SWEPT2

The Offshore Wind Accelerator (OWA) identifies wind turbine wake interaction modelling as one of the top five technologies to improve offshore wind farm efficiency. Recognising this, and the fact that general-purpose Computational Fluid Dynamics (CFD) are a limiting factor on standard hardware, the Simulated Wake Effects Platform for Turbines (SWEPT2) project investigates the use of GPU-based CFD, a faster and more scalable alternative.

The SWEPT2 project, led by DNV-GL has a consortium of SSE, ORE Catapult, STFC Hartree Centre, The Centre for Modelling and Simulation (CFMS), Zenotech and the University of Surrey, University of Strathclyde, University of Bristol and Imperial College London.


Wind Farm Modelling with Advanced CFD

The SWEPT2 project provides the green energy industry with an advanced toolset to design larger turbines and arrays, improving the prediction of wind farm failure, reducing costs and allowing energy primes to cut carbon emissions and design better farm layouts to deliver cheaper, greener electricity.
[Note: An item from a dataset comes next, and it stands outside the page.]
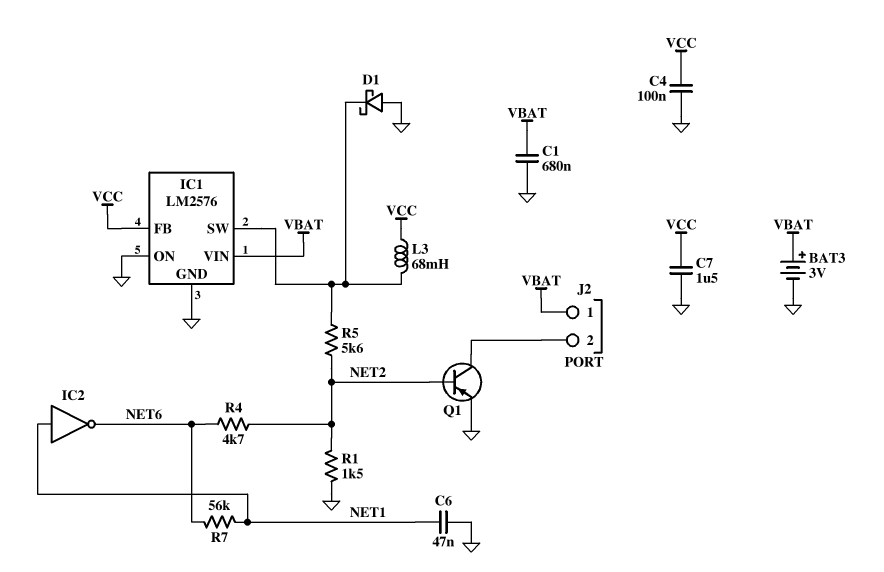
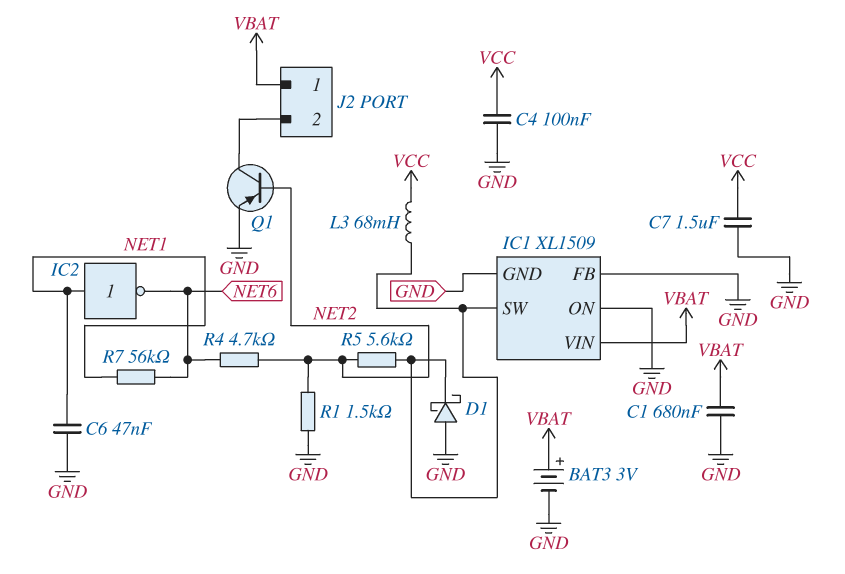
IC1: LM2576 -> XL1509
IC1 pin FB: VCC -> GND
SWEPT2 investigates the use of machine learning methods to infer the wake interaction patterns and consequent power production from sites. CFMS led the use of Artificial Intelligence (AI) technology to deliver insights from the large volumes of data produced. These datasets included a range of wind directions, terrain maps and full CFD fields.

The SWEPT2 project developed new tools to improve the utility and accuracy of CFD-based wake interaction modelling. The project developed a new CFD capability for wind turbine modelling, with validation and benchmarking completed utilising High Performance Computing (HPC).